Description of the task: Reproduce every line of the data below word for word, keeping each line unchanged.

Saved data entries
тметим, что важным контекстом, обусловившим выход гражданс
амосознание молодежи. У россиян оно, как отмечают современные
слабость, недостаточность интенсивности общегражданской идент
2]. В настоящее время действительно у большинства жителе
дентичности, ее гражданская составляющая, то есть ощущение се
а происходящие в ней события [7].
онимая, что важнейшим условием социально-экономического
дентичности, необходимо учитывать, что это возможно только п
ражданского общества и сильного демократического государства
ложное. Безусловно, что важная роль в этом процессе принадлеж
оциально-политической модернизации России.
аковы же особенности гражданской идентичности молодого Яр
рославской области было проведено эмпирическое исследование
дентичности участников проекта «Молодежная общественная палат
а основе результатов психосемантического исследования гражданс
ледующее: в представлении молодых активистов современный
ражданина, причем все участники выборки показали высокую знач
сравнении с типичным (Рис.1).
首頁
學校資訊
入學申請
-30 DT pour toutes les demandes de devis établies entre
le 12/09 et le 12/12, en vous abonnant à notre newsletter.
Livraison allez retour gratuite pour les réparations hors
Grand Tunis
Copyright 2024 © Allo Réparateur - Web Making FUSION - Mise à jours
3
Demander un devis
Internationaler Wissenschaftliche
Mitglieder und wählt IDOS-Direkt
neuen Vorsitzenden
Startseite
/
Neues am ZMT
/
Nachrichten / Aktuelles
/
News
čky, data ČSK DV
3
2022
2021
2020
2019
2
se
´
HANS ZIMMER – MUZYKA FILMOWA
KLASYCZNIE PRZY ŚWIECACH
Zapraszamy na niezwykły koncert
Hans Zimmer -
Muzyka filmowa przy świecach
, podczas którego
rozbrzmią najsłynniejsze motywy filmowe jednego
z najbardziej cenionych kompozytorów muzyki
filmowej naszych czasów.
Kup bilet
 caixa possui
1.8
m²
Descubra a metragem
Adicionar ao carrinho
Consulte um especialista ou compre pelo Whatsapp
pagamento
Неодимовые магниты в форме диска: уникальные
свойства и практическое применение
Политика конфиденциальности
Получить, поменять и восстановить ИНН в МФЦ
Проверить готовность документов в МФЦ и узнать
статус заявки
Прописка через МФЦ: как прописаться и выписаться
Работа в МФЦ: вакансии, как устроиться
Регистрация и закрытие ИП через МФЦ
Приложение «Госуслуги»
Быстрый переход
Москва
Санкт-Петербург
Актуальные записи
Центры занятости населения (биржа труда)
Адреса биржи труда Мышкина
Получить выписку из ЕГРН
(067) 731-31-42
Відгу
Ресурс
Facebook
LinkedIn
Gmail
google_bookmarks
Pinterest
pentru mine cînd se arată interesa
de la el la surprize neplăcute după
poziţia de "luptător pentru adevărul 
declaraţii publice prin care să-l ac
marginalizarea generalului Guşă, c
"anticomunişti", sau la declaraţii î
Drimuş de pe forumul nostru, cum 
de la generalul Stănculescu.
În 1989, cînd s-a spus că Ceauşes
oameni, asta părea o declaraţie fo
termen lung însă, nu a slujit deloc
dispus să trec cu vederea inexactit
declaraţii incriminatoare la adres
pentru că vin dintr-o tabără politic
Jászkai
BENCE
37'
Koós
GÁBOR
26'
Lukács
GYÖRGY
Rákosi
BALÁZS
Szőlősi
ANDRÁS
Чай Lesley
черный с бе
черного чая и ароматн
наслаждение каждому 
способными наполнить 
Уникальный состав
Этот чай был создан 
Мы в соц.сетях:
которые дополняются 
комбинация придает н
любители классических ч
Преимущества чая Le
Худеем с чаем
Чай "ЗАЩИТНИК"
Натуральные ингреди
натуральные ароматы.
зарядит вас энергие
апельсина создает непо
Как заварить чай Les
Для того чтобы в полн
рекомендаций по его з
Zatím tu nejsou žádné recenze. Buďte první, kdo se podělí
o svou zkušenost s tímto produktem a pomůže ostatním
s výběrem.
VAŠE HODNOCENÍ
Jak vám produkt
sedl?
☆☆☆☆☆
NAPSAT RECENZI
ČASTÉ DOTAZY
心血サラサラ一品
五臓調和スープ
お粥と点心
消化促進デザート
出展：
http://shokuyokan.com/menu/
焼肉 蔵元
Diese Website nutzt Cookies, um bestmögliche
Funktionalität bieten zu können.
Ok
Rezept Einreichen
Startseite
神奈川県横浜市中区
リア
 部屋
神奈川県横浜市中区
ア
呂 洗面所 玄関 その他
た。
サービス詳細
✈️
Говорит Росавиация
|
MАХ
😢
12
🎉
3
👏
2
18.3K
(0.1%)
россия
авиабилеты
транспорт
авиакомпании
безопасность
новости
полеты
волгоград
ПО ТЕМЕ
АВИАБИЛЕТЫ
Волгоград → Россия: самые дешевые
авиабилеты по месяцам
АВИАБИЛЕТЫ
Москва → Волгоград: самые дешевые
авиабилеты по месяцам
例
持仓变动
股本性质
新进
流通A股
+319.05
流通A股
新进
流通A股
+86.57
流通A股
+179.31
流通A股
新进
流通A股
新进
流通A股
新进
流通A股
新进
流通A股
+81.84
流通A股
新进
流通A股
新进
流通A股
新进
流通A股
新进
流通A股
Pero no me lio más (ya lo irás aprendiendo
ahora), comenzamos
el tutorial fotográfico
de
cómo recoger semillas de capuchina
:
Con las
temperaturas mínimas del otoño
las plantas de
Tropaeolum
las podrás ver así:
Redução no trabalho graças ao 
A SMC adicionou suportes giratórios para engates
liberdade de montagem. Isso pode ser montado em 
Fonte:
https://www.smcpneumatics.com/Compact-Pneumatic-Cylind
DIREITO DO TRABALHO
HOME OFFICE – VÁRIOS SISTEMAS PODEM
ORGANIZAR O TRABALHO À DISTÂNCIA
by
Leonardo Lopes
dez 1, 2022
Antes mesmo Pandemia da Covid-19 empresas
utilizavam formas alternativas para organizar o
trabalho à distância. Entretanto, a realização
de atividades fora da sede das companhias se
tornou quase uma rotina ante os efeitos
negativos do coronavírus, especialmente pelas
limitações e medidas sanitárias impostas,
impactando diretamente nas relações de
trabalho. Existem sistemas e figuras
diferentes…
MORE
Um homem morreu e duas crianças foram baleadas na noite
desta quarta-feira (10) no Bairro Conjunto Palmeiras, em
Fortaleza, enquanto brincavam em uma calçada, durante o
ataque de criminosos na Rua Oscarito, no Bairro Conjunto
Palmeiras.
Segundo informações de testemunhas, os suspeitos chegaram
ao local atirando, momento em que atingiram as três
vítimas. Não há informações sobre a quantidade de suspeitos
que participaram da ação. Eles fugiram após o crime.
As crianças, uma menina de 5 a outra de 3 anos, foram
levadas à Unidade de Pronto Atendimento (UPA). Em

Answer:
тметим, что важным контекстом, обусловившим выход гражданс
амосознание молодежи. У россиян оно, как отмечают современные
слабость, недостаточность интенсивности общегражданской идент
2]. В настоящее время действительно у большинства жителе
дентичности, ее гражданская составляющая, то есть ощущение се
а происходящие в ней события [7].
онимая, что важнейшим условием социально-экономического
дентичности, необходимо учитывать, что это возможно только п
ражданского общества и сильного демократического государства
ложное. Безусловно, что важная роль в этом процессе принадлеж
оциально-политической модернизации России.
аковы же особенности гражданской идентичности молодого Яр
рославской области было проведено эмпирическое исследование
дентичности участников проекта «Молодежная общественная палат
а основе результатов психосемантического исследования гражданс
ледующее: в представлении молодых активистов современный
ражданина, причем все участники выборки показали высокую знач
сравнении с типичным (Рис.1).
首頁
學校資訊
入學申請
-30 DT pour toutes les demandes de devis établies entre
le 12/09 et le 12/12, en vous abonnant à notre newsletter.
Livraison allez retour gratuite pour les réparations hors
Grand Tunis
Copyright 2024 © Allo Réparateur - Web Making FUSION - Mise à jours
3
Demander un devis
Internationaler Wissenschaftliche
Mitglieder und wählt IDOS-Direkt
neuen Vorsitzenden
Startseite
/
Neues am ZMT
/
Nachrichten / Aktuelles
/
News
čky, data ČSK DV
3
2022
2021
2020
2019
2
se
´
HANS ZIMMER – MUZYKA FILMOWA
KLASYCZNIE PRZY ŚWIECACH
Zapraszamy na niezwykły koncert
Hans Zimmer -
Muzyka filmowa przy świecach
, podczas którego
rozbrzmią najsłynniejsze motywy filmowe jednego
z najbardziej cenionych kompozytorów muzyki
filmowej naszych czasów.
Kup bilet
 caixa possui
1.8
m²
Descubra a metragem
Adicionar ao carrinho
Consulte um especialista ou compre pelo Whatsapp
pagamento
Неодимовые магниты в форме диска: уникальные
свойства и практическое применение
Политика конфиденциальности
Получить, поменять и восстановить ИНН в МФЦ
Проверить готовность документов в МФЦ и узнать
статус заявки
Прописка через МФЦ: как прописаться и выписаться
Работа в МФЦ: вакансии, как устроиться
Регистрация и закрытие ИП через МФЦ
Приложение «Госуслуги»
Быстрый переход
Москва
Санкт-Петербург
Актуальные записи
Центры занятости населения (биржа труда)
Адреса биржи труда Мышкина
Получить выписку из ЕГРН
(067) 731-31-42
Відгу
Ресурс
Facebook
LinkedIn
Gmail
google_bookmarks
Pinterest
pentru mine cînd se arată interesa
de la el la surprize neplăcute după
poziţia de "luptător pentru adevărul 
declaraţii publice prin care să-l ac
marginalizarea generalului Guşă, c
"anticomunişti", sau la declaraţii î
Drimuş de pe forumul nostru, cum 
de la generalul Stănculescu.
În 1989, cînd s-a spus că Ceauşes
oameni, asta părea o declaraţie fo
termen lung însă, nu a slujit deloc
dispus să trec cu vederea inexactit
declaraţii incriminatoare la adres
pentru că vin dintr-o tabără politic
Jászkai
BENCE
37'
Koós
GÁBOR
26'
Lukács
GYÖRGY
Rákosi
BALÁZS
Szőlősi
ANDRÁS
Чай Lesley
черный с бе
черного чая и ароматн
наслаждение каждому 
способными наполнить 
Уникальный состав
Этот чай был создан 
Мы в соц.сетях:
которые дополняются 
комбинация придает н
любители классических ч
Преимущества чая Le
Худеем с чаем
Чай "ЗАЩИТНИК"
Натуральные ингреди
натуральные ароматы.
зарядит вас энергие
апельсина создает непо
Как заварить чай Les
Для того чтобы в полн
рекомендаций по его з
Zatím tu nejsou žádné recenze. Buďte první, kdo se podělí
o svou zkušenost s tímto produktem a pomůže ostatním
s výběrem.
VAŠE HODNOCENÍ
Jak vám produkt
sedl?
☆☆☆☆☆
NAPSAT RECENZI
ČASTÉ DOTAZY
心血サラサラ一品
五臓調和スープ
お粥と点心
消化促進デザート
出展：
http://shokuyokan.com/menu/
焼肉 蔵元
Diese Website nutzt Cookies, um bestmögliche
Funktionalität bieten zu können.
Ok
Rezept Einreichen
Startseite
神奈川県横浜市中区
リア
 部屋
神奈川県横浜市中区
ア
呂 洗面所 玄関 その他
た。
サービス詳細
✈️
Говорит Росавиация
|
MАХ
😢
12
🎉
3
👏
2
18.3K
(0.1%)
россия
авиабилеты
транспорт
авиакомпании
безопасность
новости
полеты
волгоград
ПО ТЕМЕ
АВИАБИЛЕТЫ
Волгоград → Россия: самые дешевые
авиабилеты по месяцам
АВИАБИЛЕТЫ
Москва → Волгоград: самые дешевые
авиабилеты по месяцам
例
持仓变动
股本性质
新进
流通A股
+319.05
流通A股
新进
流通A股
+86.57
流通A股
+179.31
流通A股
新进
流通A股
新进
流通A股
新进
流通A股
新进
流通A股
+81.84
流通A股
新进
流通A股
新进
流通A股
新进
流通A股
新进
流通A股
Pero no me lio más (ya lo irás aprendiendo
ahora), comenzamos
el tutorial fotográfico
de
cómo recoger semillas de capuchina
:
Con las
temperaturas mínimas del otoño
las plantas de
Tropaeolum
las podrás ver así:
Redução no trabalho graças ao 
A SMC adicionou suportes giratórios para engates
liberdade de montagem. Isso pode ser montado em 
Fonte:
https://www.smcpneumatics.com/Compact-Pneumatic-Cylind
DIREITO DO TRABALHO
HOME OFFICE – VÁRIOS SISTEMAS PODEM
ORGANIZAR O TRABALHO À DISTÂNCIA
by
Leonardo Lopes
dez 1, 2022
Antes mesmo Pandemia da Covid-19 empresas
utilizavam formas alternativas para organizar o
trabalho à distância. Entretanto, a realização
de atividades fora da sede das companhias se
tornou quase uma rotina ante os efeitos
negativos do coronavírus, especialmente pelas
limitações e medidas sanitárias impostas,
impactando diretamente nas relações de
trabalho. Existem sistemas e figuras
diferentes…
MORE
Um homem morreu e duas crianças foram baleadas na noite
desta quarta-feira (10) no Bairro Conjunto Palmeiras, em
Fortaleza, enquanto brincavam em uma calçada, durante o
ataque de criminosos na Rua Oscarito, no Bairro Conjunto
Palmeiras.
Segundo informações de testemunhas, os suspeitos chegaram
ao local atirando, momento em que atingiram as três
vítimas. Não há informações sobre a quantidade de suspeitos
que participaram da ação. Eles fugiram após o crime.
As crianças, uma menina de 5 a outra de 3 anos, foram
levadas à Unidade de Pronto Atendimento (UPA). Em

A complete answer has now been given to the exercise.